Material to process:

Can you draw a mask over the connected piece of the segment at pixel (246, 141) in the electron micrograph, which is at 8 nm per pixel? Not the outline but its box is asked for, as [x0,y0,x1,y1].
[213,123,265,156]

---

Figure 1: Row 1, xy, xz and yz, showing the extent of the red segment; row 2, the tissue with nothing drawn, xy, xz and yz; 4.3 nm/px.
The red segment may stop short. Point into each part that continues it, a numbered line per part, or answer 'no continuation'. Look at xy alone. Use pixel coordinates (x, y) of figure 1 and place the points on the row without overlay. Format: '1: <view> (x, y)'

--

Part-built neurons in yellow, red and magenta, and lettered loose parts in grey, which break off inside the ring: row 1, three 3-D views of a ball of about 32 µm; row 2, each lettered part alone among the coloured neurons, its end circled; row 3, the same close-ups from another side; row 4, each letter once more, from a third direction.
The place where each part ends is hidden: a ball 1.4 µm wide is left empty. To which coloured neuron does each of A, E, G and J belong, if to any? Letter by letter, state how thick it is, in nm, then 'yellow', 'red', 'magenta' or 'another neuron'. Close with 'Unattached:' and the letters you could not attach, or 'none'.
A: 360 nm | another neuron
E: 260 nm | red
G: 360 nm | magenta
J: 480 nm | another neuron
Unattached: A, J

Work to complete: All lines of the material that contain the word "alone" should be listed.

Result:
The red segment may stop short. Point into each part that continues it, a numbered line per part, or answer 'no continuation'. Look at xy alone. Use pixel coordinates (x, y) of figure 1 and place the points on the row without overlay. Format: '1: <view> (x, y)'
Part-built neurons in yellow, red and magenta, and lettered loose parts in grey, which break off inside the ring: row 1, three 3-D views of a ball of about 32 µm; row 2, each lettered part alone among the coloured neurons, its end circled; row 3, the same close-ups from another side; row 4, each letter once more, from a third direction.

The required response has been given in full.